The authors estimate that replacing the entire fleet of global coal plants with clean energy plus battery storage could be done at a net annual savings as early as 2022. The rapidly declining costs of renewables push net annual savings to $105 billion in 2025. All this, the report states, is before considering coal’s health, climate and environmental impacts, or accounting for the social and environmental benefits of reducing pollutants.

Currently, coal phaseout hasn’t kept pace with eroding economics. To keep the Paris Agreement’s temperature targets within reach, global coal use must decline by 80% below 2010 levels by 2030, requiring rapid transition in OECD countries over the next decade and phase-out in the rest of the world by 2040.

How to Retire Early lays out options for governments and public finance institutions to accelerate coal phase-out. The authors offer an integrated three-part approach: 1) refinancing to fund the coal transition and save customers money on day one, 2) reinvesting in clean energy, and 3) providing transition financing for workers and communities. In 2020, U.S. policymakers could help customers save up to $10 billion annually using the three-part approach to phase out the 79% of the 236 GW coal fleet that is uncompetitive today.

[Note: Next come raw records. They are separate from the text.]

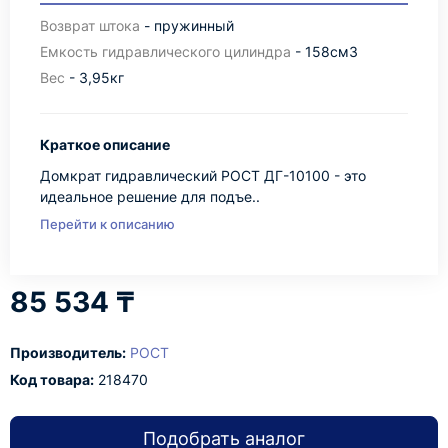
Возврат штока
- пружинный
Емкость гидравлического цилиндра
- 158см3
Вес
- 3,95кг
Краткое описание
Домкрат гидравлический РОСТ ДГ-10100 - это
идеальное решение для подъе..
Перейти к описанию
85 534 ₸
Производитель:
РОСТ
Код товара:
218470
Подобрать аналог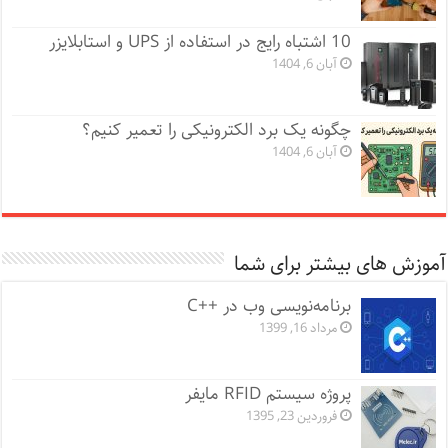
10 اشتباه رایج در استفاده از UPS و استابلایزر
آبان 6, 1404
چگونه یک برد الکترونیکی را تعمیر کنیم؟
آبان 6, 1404
آموزش های بیشتر برای شما
برنامه‌نویسی وب در ++C
مرداد 16, 1399
پروژه سیستم RFID مایفر
فروردین 23, 1395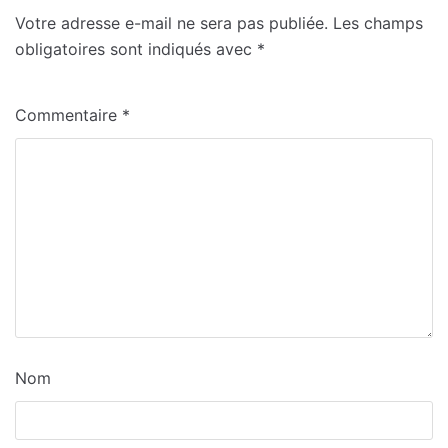
Votre adresse e-mail ne sera pas publiée.
Les champs
obligatoires sont indiqués avec
*
Commentaire
*
Nom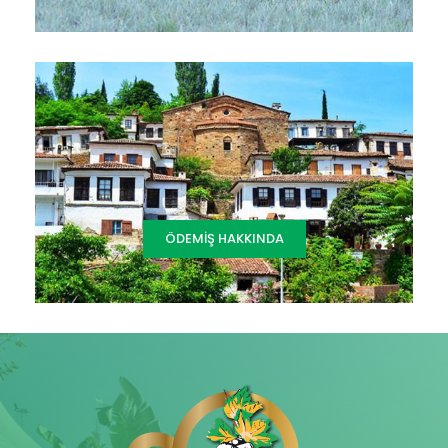
ÖDEMIŞ HAKKINDA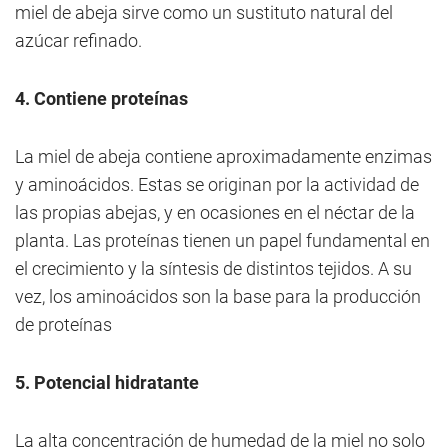
miel de abeja sirve como un sustituto natural del
azúcar refinado.
4. Contiene proteínas
La miel de abeja contiene aproximadamente enzimas
y aminoácidos. Estas se originan por la actividad de
las propias abejas, y en ocasiones en el néctar de la
planta. Las proteínas tienen un papel fundamental en
el crecimiento y la síntesis de distintos tejidos. A su
vez, los aminoácidos son la base para la producción
de proteínas
5. Potencial hidratante
La alta concentración de humedad de la miel no solo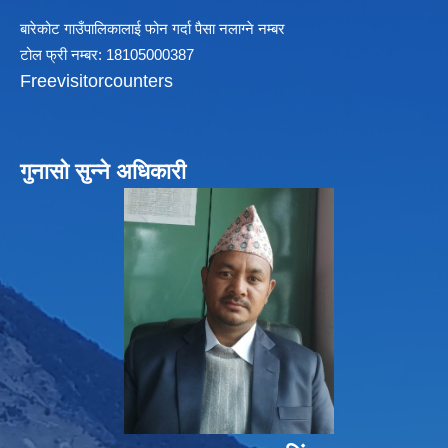
बारेकोट गाउँपालिकालाई फोन गर्दा पैसा नलाग्ने नम्बर
टोल फ्री नम्बर: 18105000387
Freevisitorcounters
गुनासो सुन्ने अधिकारी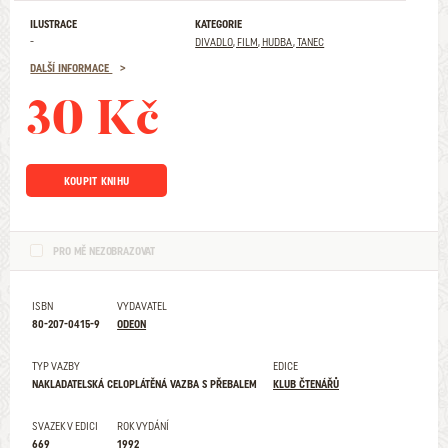
ILUSTRACE
KATEGORIE
-
DIVADLO, FILM, HUDBA, TANEC
DALŠÍ INFORMACE
30 Kč
KOUPIT KNIHU
PRO MĚ NEZOBRAZOVAT
ISBN
VYDAVATEL
80-207-0415-9
ODEON
TYP VAZBY
EDICE
NAKLADATELSKÁ CELOPLÁTĚNÁ VAZBA S PŘEBALEM
KLUB ČTENÁŘŮ
SVAZEK V EDICI
ROK VYDÁNÍ
669
1992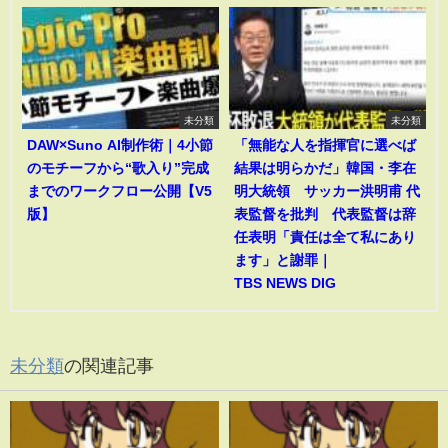
未分類
未分類
DAW×Suno AI制作術｜4小節
「無能な人を指揮官に選べば
のモチーフから“歌入り”完成
結果は明らかだ」韓国・李在
までのワークフロー公開【V5
明大統領 サッカー洪明甫 代
版】
表監督を批判 代表監督は辞
任表明「責任は全て私にあり
ます」と謝罪｜
TBS NEWS DIG
未分類
の関連記事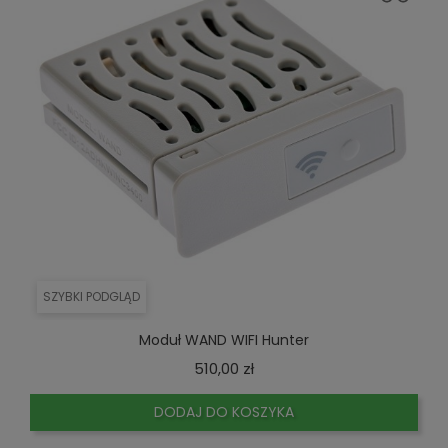
SZYBKI PODGLĄD
Moduł WAND WIFI Hunter
Cena
510,00 zł
DODAJ DO KOSZYKA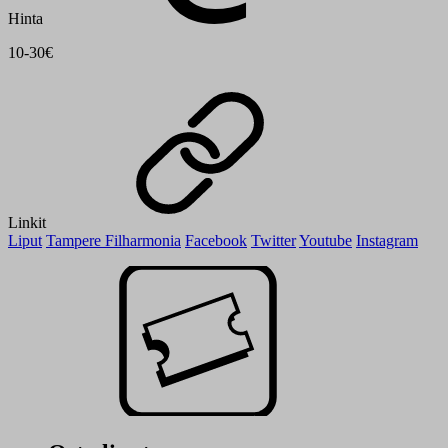
Hinta
10-30€
Linkit
Liput
Tampere Filharmonia
Facebook
Twitter
Youtube
Instagram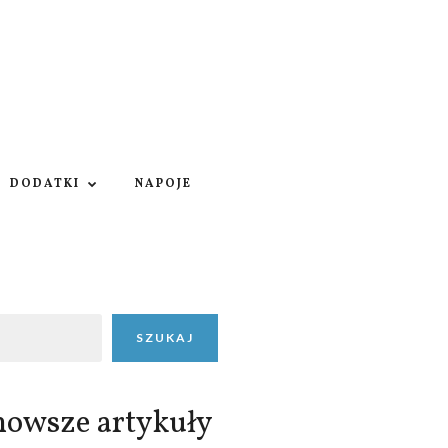
DODATKI
NAPOJE
SZUKAJ
nowsze artykuły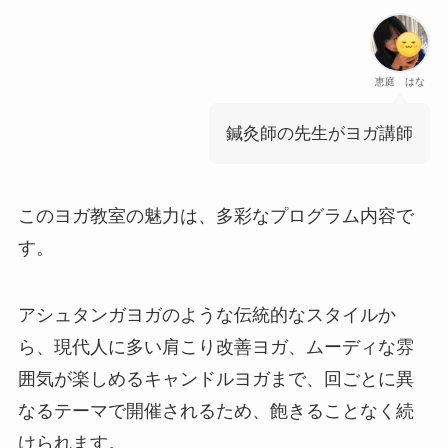
恵庭 はな
鍼灸師の先生がヨガ講師
このヨガ教室の魅力は、多彩なプログラム内容で
す。
アシュタンガヨガのような伝統的なスタイルか
ら、現代人に多い肩こり改善ヨガ、ムーディな雰
囲気が楽しめるキャンドルヨガまで、回ごとに異
なるテーマで開催されるため、飽きることなく続
けられます。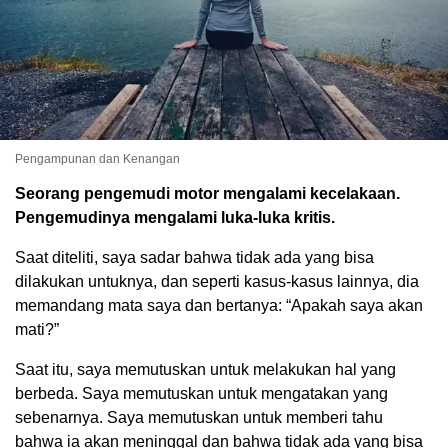
Pengampunan dan Kenangan
Seorang pengemudi motor mengalami kecelakaan.
Pengemudinya mengalami luka-luka kritis.
Saat diteliti, saya sadar bahwa tidak ada yang bisa
dilakukan untuknya, dan seperti kasus-kasus lainnya, dia
memandang mata saya dan bertanya: “Apakah saya akan
mati?”
Saat itu, saya memutuskan untuk melakukan hal yang
berbeda. Saya memutuskan untuk mengatakan yang
sebenarnya. Saya memutuskan untuk memberi tahu
bahwa ia akan meninggal dan bahwa tidak ada yang bisa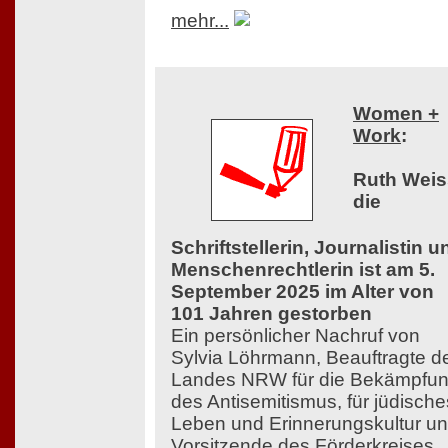
mehr...
Women +
Work
:
Ruth Weis
die
Schriftstellerin, Journalistin u
Menschenrechtlerin ist am 5.
September 2025 im Alter von
101 Jahren gestorben
Ein persönlicher Nachruf von
Sylvia Löhrmann, Beauftragte d
Landes NRW für die Bekämpfu
des Antisemitismus, für jüdische
Leben und Erinnerungskultur u
Vorsitzende des Förderkreises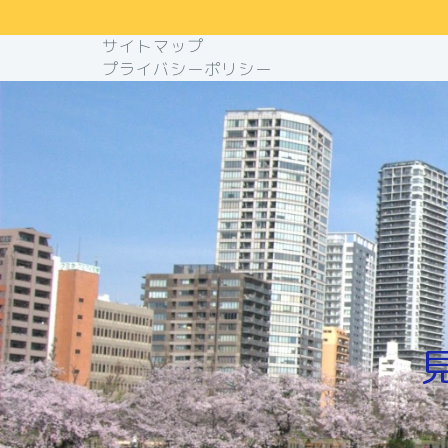
サイトマップ
プライバシーポリシー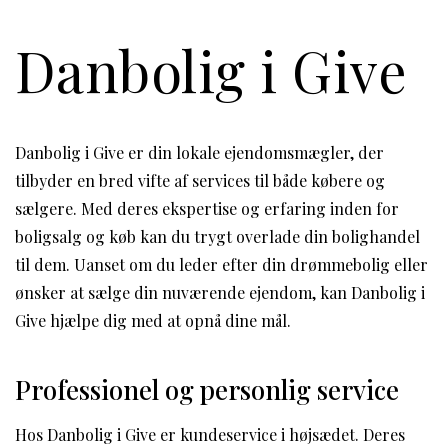
Danbolig i Give
Danbolig i Give er din lokale ejendomsmægler, der
tilbyder en bred vifte af services til både købere og
sælgere. Med deres ekspertise og erfaring inden for
boligsalg og køb kan du trygt overlade din bolighandel
til dem. Uanset om du leder efter din drømmebolig eller
ønsker at sælge din nuværende ejendom, kan Danbolig i
Give hjælpe dig med at opnå dine mål.
Professionel og personlig service
Hos Danbolig i Give er kundeservice i højsædet. Deres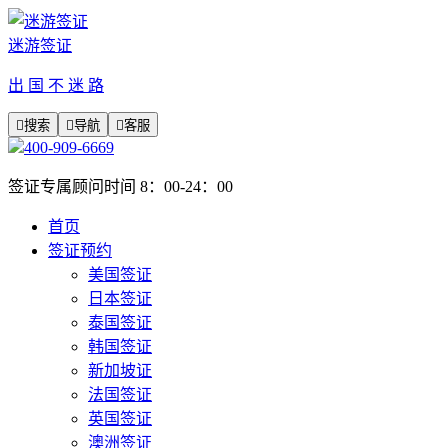
迷游签证
出 国 不 迷 路

搜索

导航

客服
400-909-6669
签证专属顾问时间 8：00-24：00
首页
签证预约
美国签证
日本签证
泰国签证
韩国签证
新加坡证
法国签证
英国签证
澳洲签证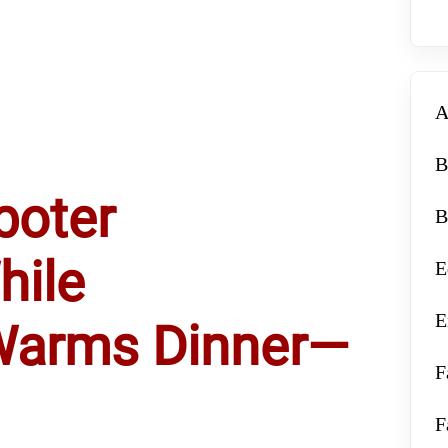
A
B
boter
B
hile
E
E
Warms Dinner—
F
F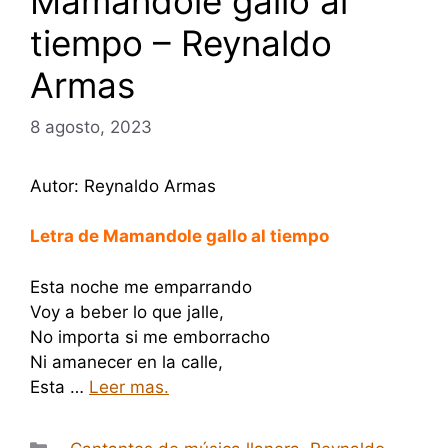
Mamandole gallo al
tiempo – Reynaldo
Armas
8 agosto, 2023
Autor: Reynaldo Armas
Letra de Mamandole gallo al tiempo
Esta noche me emparrando
Voy a beber lo que jalle,
No importa si me emborracho
Ni amanecer en la calle,
Esta …
Leer mas.
Categorías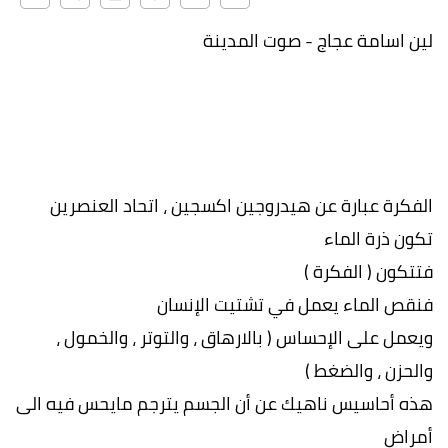
لين اسامة عجاج - صوت المدينة
الفكرة عبارة عن هيدروجين اكسجين ، اتحاد العنصرين
تكون ذرة الماء
فتتكون ( الفكرة )
فنقص الماء يعمل في تشتيت الإنسان
ويعمل على الإحساس ( بالارهاق ، والتوتر ، والخمول ،
والحزن ، والضغط )
هذه أحاسيس ناهيك عن أن الجسم يترجم مايحس فيه الى
أمراض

Outside the U.S., a third of the global coal fleet is already more costly to continue operating than building new renewables with storage today. By 2025, that number will reach nearly 80% globally with several regions and countries seeing next to no competitive coal. In the EU, 81% of the coal fleet is uncompetitive today and that percentage will reach 100% by 2025. In China, 43% of the coal fleet is uncompetitive today, and that number will reach nearly 100% by 2025.